> _Consigne_
Dans le texte sur l’intérêt légitime, quels trois éléments la justification de l’éditeur doit-elle contenir ?

> _Section du document_
:::::

Fusionner ces trois blocs dans une seule page « mentions légales » reste techniquement licite, mais complique la lisibilité et augmente le risque d’oublis lors des mises à jour. En revanche, séparer chaque bloc dans sa propre URL facilite le contrôle par la CNIL et améliore l’expérience utilisateur.

Base légale « intérêt légitime » : un piège de transparence fréquent

Lorsqu’un site professionnel collecte des données via un formulaire de contact, un outil d’analytics ou de la prospection commerciale, il doit indiquer la base légale du traitement. Le consentement est la base la plus connue, mais beaucoup d’éditeurs invoquent l' »intérêt légitime » sans fournir de justification concrète.

La conformité exige désormais que chaque recours à l’intérêt légitime soit accompagné d’une explication lisible par l’internaute. Une formule générique du type « nous traitons vos données dans notre intérêt légitime » ne satisfait pas cette exigence.

Ce que doit contenir la justification

L’éditeur doit décrire l’intérêt poursuivi (par exemple : « mesurer la fréquentation du site pour améliorer la navigation »), expliquer pourquoi cet intérêt prévaut sur les droits de la personne concernée, et préciser comment l’utilisateur peut s’y opposer. Ce niveau de détail dépasse largement ce que la majorité des sites affichent.

L’absence de justification claire expose à des sanctions CNIL, y compris via la procédure simplifiée qui a permis plusieurs dizaines de décisions depuis début 2026.

:::::

> _Section des données_
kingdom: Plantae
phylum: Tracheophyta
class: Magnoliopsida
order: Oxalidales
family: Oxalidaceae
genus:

:::::

> _Solution_
Elle doit décrire l’intérêt poursuivi, expliquer pourquoi cet intérêt prévaut sur les droits de la personne concernée et préciser comment l’utilisateur peut s’y opposer.